Nonmonotonic Reasoning and Its Applications

【作者】 刘飞

【导师】 李振江; 郭桥;

【作者基本信息】 河南大学 , 逻辑学, 2011, 硕士

【摘要】 经典逻辑的推理形式是演绎的、单调的,一般被称为单调推理。它在解决基础理论问题时发挥了精确性与严格性等特点。但是在处理日常复杂语境下的推理问题时,基于经典逻辑的单调推理具有一定的局限性。与之相反,非单调推理具有一定的灵活性。其特点是推理结论具有暂时性。随着新情况的出现,结论可能会被更正,以便符合实际情况。
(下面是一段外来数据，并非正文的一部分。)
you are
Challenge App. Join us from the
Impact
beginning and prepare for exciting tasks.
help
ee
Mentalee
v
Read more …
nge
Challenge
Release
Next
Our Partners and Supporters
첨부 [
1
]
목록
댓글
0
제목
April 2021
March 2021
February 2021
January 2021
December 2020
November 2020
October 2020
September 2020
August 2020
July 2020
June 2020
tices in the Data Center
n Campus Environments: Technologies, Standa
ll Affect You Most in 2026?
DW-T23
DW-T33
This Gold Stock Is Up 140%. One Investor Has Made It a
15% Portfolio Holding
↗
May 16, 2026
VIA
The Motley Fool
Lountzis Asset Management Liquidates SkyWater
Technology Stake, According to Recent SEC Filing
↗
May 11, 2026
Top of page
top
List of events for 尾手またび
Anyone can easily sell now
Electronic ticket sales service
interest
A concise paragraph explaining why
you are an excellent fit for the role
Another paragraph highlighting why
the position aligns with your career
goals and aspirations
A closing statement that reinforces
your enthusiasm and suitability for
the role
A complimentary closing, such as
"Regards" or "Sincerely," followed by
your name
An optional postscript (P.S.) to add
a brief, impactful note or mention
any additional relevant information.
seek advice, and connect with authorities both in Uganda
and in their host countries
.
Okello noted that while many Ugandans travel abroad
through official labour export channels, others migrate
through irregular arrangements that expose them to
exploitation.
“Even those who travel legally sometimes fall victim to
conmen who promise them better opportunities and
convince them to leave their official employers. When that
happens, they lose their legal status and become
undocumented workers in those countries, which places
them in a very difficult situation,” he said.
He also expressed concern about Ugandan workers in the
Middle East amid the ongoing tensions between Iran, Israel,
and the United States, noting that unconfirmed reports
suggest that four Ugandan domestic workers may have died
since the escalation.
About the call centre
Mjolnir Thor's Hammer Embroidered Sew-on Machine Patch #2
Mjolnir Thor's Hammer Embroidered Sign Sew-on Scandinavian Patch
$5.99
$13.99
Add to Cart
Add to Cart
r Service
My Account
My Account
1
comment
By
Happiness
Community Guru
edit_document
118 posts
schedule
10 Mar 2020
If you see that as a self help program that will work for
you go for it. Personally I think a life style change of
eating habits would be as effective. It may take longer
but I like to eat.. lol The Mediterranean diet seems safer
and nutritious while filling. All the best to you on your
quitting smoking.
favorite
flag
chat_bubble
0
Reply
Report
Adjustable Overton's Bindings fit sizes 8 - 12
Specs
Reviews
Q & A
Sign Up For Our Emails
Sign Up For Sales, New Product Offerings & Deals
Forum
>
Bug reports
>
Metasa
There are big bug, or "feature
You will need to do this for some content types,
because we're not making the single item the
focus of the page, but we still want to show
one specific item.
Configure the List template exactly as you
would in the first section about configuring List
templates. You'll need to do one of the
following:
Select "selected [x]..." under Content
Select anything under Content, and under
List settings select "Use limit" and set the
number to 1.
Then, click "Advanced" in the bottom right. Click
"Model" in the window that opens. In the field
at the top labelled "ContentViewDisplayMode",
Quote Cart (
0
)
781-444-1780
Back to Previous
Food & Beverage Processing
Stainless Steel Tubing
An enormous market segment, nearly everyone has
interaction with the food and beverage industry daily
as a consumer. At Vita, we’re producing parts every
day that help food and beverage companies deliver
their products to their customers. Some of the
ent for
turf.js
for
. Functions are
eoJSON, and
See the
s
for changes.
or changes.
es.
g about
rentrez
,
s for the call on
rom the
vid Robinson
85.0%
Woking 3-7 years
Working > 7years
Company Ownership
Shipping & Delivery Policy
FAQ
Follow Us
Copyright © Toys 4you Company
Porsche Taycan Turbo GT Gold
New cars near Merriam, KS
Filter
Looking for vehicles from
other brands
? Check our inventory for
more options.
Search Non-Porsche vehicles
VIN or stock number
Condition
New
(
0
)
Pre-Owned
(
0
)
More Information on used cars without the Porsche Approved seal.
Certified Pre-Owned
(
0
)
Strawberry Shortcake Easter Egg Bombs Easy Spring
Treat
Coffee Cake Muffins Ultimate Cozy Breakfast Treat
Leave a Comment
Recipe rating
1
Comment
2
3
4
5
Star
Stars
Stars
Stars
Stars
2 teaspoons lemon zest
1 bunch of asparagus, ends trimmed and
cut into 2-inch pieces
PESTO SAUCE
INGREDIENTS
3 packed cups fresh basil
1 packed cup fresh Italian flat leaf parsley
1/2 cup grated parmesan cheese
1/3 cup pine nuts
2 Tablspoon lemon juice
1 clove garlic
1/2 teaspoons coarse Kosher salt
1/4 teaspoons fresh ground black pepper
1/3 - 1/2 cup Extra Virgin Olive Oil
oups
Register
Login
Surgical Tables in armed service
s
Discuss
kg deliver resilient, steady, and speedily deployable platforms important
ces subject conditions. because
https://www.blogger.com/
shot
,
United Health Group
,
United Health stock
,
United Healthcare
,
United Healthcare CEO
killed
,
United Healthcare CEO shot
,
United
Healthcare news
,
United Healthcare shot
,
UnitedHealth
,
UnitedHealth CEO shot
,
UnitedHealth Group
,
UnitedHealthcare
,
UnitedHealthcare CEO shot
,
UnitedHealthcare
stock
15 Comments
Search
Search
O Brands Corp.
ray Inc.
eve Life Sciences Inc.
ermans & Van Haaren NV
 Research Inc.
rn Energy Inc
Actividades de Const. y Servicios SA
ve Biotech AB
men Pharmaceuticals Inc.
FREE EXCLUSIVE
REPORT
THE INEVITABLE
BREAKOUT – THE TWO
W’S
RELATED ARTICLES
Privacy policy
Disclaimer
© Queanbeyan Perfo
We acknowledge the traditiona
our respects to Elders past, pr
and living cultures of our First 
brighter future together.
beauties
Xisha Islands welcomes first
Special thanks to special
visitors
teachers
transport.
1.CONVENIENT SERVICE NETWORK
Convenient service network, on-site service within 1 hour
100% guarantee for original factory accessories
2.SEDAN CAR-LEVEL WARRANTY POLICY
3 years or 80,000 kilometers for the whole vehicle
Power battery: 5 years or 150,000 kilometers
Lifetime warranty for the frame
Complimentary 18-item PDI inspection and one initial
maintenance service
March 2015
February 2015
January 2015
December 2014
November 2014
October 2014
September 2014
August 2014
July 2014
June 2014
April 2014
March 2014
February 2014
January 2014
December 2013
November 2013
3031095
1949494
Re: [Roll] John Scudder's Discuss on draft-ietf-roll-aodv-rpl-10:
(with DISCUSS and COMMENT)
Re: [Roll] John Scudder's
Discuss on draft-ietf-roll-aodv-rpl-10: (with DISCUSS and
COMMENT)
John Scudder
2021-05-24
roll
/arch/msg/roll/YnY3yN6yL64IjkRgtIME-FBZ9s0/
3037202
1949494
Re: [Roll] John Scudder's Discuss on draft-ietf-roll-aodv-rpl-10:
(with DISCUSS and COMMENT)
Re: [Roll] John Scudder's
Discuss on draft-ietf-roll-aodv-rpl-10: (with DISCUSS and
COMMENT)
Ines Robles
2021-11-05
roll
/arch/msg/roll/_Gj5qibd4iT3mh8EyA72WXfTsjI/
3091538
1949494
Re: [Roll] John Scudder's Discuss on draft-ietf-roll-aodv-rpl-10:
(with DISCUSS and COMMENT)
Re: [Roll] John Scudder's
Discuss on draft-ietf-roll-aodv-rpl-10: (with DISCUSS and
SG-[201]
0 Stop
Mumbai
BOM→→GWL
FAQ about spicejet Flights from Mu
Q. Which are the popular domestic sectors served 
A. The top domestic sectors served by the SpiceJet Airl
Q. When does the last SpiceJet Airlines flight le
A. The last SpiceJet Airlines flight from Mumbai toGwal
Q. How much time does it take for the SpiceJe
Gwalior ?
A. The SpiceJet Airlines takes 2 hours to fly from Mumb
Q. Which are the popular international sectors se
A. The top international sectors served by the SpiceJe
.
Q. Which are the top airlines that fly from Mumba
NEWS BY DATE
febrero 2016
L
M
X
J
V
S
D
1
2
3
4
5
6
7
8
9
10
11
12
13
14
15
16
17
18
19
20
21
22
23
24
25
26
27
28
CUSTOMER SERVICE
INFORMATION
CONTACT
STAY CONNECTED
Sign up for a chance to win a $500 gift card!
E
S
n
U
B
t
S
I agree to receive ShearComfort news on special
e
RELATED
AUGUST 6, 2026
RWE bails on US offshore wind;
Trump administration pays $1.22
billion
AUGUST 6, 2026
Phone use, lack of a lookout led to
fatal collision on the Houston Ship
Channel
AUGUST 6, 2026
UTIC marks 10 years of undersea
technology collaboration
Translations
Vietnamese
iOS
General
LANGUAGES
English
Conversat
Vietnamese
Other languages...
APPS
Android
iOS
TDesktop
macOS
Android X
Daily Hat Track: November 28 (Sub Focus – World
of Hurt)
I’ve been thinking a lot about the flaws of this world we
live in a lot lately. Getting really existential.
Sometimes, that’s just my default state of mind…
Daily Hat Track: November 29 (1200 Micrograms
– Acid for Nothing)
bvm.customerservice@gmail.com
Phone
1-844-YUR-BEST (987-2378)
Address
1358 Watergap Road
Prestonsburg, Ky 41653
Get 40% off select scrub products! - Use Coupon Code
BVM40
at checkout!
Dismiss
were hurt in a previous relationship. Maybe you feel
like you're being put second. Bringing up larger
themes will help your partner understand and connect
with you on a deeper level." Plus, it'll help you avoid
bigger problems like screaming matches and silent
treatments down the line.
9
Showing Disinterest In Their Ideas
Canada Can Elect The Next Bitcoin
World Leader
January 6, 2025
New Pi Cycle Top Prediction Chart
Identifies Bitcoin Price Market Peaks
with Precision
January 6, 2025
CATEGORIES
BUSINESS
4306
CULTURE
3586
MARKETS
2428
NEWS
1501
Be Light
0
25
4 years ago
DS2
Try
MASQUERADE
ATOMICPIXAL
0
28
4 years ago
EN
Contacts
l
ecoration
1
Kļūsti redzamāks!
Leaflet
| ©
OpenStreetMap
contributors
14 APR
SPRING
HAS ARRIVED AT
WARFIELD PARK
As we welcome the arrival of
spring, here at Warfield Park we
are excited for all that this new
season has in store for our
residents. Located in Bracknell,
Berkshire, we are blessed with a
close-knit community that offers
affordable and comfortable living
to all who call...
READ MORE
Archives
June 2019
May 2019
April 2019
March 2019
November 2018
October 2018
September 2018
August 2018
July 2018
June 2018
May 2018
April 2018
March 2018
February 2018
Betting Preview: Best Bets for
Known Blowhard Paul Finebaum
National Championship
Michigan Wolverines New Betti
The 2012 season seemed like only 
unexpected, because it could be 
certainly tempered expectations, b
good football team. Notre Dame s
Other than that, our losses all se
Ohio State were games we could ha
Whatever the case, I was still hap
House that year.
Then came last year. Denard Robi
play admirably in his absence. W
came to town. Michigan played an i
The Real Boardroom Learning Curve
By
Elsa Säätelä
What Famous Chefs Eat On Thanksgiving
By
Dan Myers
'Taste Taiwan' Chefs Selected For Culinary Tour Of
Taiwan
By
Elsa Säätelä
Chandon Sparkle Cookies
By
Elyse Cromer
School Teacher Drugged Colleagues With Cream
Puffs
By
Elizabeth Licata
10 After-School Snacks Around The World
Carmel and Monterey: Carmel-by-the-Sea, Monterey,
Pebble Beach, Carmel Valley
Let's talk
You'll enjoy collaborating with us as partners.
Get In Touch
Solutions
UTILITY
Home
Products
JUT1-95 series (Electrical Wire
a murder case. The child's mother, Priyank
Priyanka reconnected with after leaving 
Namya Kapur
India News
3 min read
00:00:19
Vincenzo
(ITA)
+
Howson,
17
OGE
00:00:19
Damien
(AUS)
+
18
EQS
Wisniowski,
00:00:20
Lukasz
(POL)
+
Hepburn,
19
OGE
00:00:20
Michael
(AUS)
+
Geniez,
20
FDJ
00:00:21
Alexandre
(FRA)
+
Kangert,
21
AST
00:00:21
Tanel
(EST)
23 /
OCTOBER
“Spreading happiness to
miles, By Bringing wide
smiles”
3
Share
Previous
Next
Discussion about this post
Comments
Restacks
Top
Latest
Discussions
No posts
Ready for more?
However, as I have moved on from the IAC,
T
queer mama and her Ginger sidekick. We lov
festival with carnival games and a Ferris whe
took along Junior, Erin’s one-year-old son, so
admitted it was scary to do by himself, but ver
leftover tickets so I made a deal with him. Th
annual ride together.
单调推理与非单调推理之间的区别类似于弗雷格所提出的显微镜与眼睛在功能上的比较。即显微镜发挥了精确性的特点,有助于研究微观世界,但不具有眼睛在生活中的灵活性。然而,眼睛也不可能直接观察到只有通过显微镜才能看到的微观世界。非单调这一概念于上世纪70年代被提出来。经过学者们数十年对非单调推理的研究,逐渐形成了与单调的经典逻辑不同的非单调逻辑。两者之间最明显的差别是,单调逻辑的定理集随前提集的增加而单调递增,而非单调逻辑的定理集是随前提集的增加而非单调递增。具体来说,在日常语境下,以已有知识和新加入的知识为前提,可以得出新结论。新结论往往会面临两种情况:要么是与已有知识无矛盾,要么是与已有知识发生矛盾。第一种情况符合单调逻辑的特点。第二种情况符合非单调逻辑的特点。对于第二种情况,如果能确保新结论符合一般事实,那么就要对已有知识做修改。从而更新知识。对已有知识不断修改,发展新知识的过程,符合人类认识世界的一般规律。一方面,非单调推理对于理解人类如何认识世界有重要启发意义。另一方面,非单调推理也可以作为一种实用的推理工具,应用于其他学科的研究中。因此,研究非单调推理具有重要意义。研究非单调推理首先需要研究非单调逻辑系统。从逻辑学的角度,研究非单调逻辑系统的一致性与完全性等性质,可以阐明非单调推理是如何满足对推理合理性的要求。到目前为止,讨论最多的非单调逻辑系统是模态非单调逻辑和缺省逻辑等等。通过探讨这两类逻辑系统,可以深入了解模态非单调推理与缺省推理。在正文中,首先要全面了解非单调推理。通过讨论模态非单调逻辑和缺省逻辑这两种非单调逻辑系统,对非单调推理有一个整体性的认识。其次对单调推理和非单调推理之间的联系与区别有一个清楚的认识。在此基础上,深入探讨非单调推理在解决常识推理问题方面的效用和在其他学科上所具有的理论价值。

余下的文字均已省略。